In the Martin Brothers case, the subcontractor had made a claim for unpaid change orders, but there was no dispute as to the value of the retention that was owed to the subcontractor.  

The appellate court in the Martin Brothers case decided against subcontractors finding that that a good faith dispute about any payment could be used as a reason for the prime contractor to not pay the subcontractor its retention even when the amount of retention itself is not in dispute.  

As example of the result of this would be as follows: 

In a project where the owner has released retention to the prime contractor, and the subcontractor and prime contractor both agree that the subcontractor is owed $100,000 in retention, the prime contractor could legally hold back the all of the subcontractor’s retention if the subcontractor had made a claim for extras for $70,000 that the prime contractor does not agree with.  This is because the court in the Martin Brothers case ruled that the prime contractor could hold back up to 150% of the amount in dispute for extras against the undisputed amount owed for retention.  Thus, not only would the subcontractor have to finance $70,000 in extras until that dispute is resolved, but also, the subcontractor would be out another $100,000 of undisputed retention, for a total of $170,000, just because the subcontractor made a claim for the extras.  This is clearly an unjust result.

Six years after the ruling in the Martin Brothers case, a different California Court of Appeals disagreed with that ruling.  In a case called East West Bank v. Rio School District, the Court of Appeals ruled that, under the prompt payment laws, a payment could only be withheld if the good faith dispute exited as to that specific payment.  Thus, where the dispute concerns work unrelated to the payment that is owed, or involves disputed change orders, then those disputes cannot be used as a basis for not paying the undisputed payment.

The two opposite rulings of the Courts of Appeal prompted the California Supreme Court to review the issue of the “150% bona fide dispute” exception to the prompt payment laws.  In May of 2018, in a case known as United Riggers & Erectors v.
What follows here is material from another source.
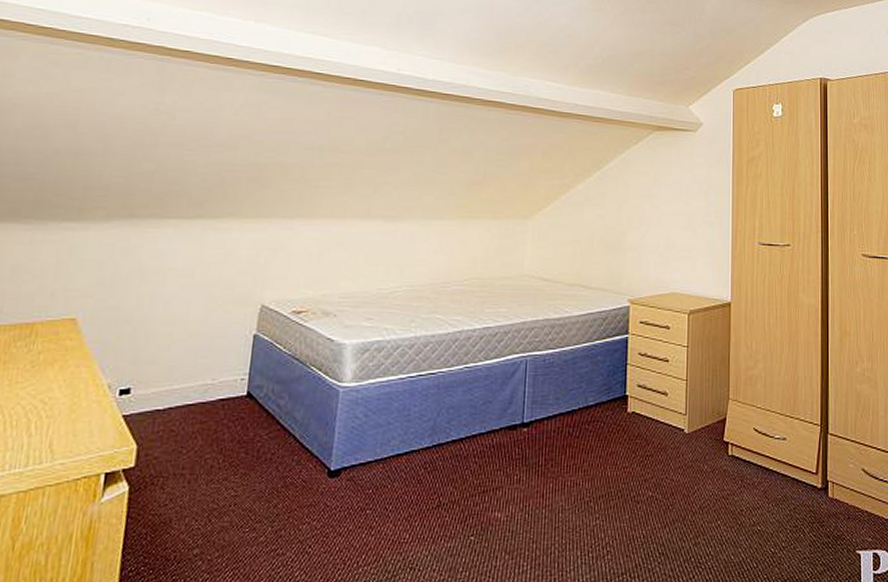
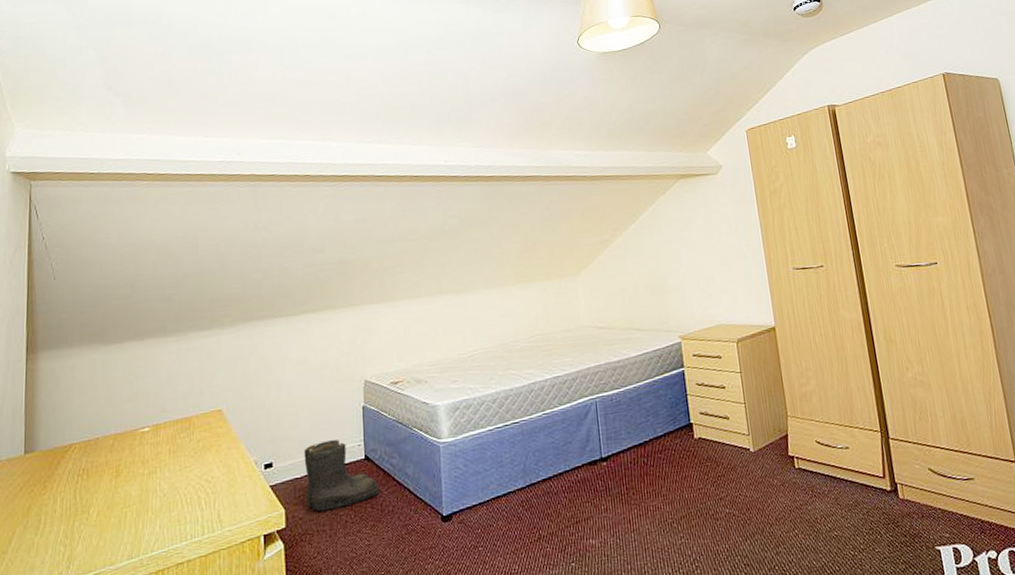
boots: none [165,369,259,452] -> present [304,439,380,512]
Coast Iron & Steel Co., the Supreme Court framed the issue as follows: “What we must decide is whether this exception allows withhold when there is any dispute between the parties, or only when there is a dispute directly relevant to the specific payment that would otherwise be due.”  

After reviewing the history of what the Legislature recognized as “industry-wide problems” related to slow payment, and the Legislature’s wording related to bone fide disputes, the Supreme Court ruled that payment can be withheld only when the dispute is directly relevant to the payment being held.  Specifically the Supreme Court listed the following as times when a prime contractor may delay payment up to 150% of the value of the dispute: 

1.       When the sufficiency of the subcontractor’s construction-related performance is the subject of a good faith dispute;

2.       When liens or other demands from third parties expose the prime contractor to potential double payment, or

3.       When payment would result in the subcontractor receiving more than the minimum amount both sides agree is due.

What a prime contractor cannot do is hold retention just because a dispute has arisen over whether the subcontractor is owed amounts over and above the retention that is owed.  Also, the Supreme Court has made it clear that the payor (whether it be an owner or a contractor) “must be able to present a good faith argument for why all or part of the withheld monies themselves are no longer due.”

This means that owners and contractors should not be allowed to play games with payments – they must promptly make the payment that is due if there is no good faith dispute directly affecting that particular payment.